Top of RECORDED DATA

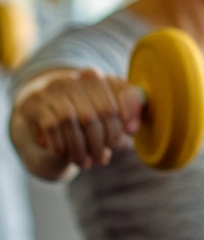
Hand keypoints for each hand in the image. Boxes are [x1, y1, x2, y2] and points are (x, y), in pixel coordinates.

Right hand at [13, 69, 142, 175]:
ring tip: (85, 162)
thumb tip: (132, 129)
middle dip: (98, 143)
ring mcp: (52, 88)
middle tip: (101, 159)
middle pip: (91, 116)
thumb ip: (129, 113)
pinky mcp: (34, 102)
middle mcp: (73, 78)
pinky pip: (51, 126)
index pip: (111, 108)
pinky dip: (60, 144)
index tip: (119, 144)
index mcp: (96, 77)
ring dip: (79, 148)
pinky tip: (65, 154)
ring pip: (69, 122)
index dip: (117, 131)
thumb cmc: (87, 109)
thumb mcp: (110, 107)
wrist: (47, 107)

Bottom of RECORDED DATA

**ACTIVITY**
Only the lines from the one containing "thumb tip: (132, 129)" to the end of the records should be repeated, exactly as they appear.

**ANSWER TO THIS PROBLEM**
thumb tip: (132, 129)
middle dip: (98, 143)
ring mcp: (52, 88)
middle tip: (101, 159)
middle pip: (91, 116)
thumb ip: (129, 113)
pinky mcp: (34, 102)
middle mcp: (73, 78)
pinky pip: (51, 126)
index pip: (111, 108)
pinky dip: (60, 144)
index tip: (119, 144)
index mcp: (96, 77)
ring dip: (79, 148)
pinky tip: (65, 154)
ring pip: (69, 122)
index dip: (117, 131)
thumb cmc: (87, 109)
thumb mcp: (110, 107)
wrist: (47, 107)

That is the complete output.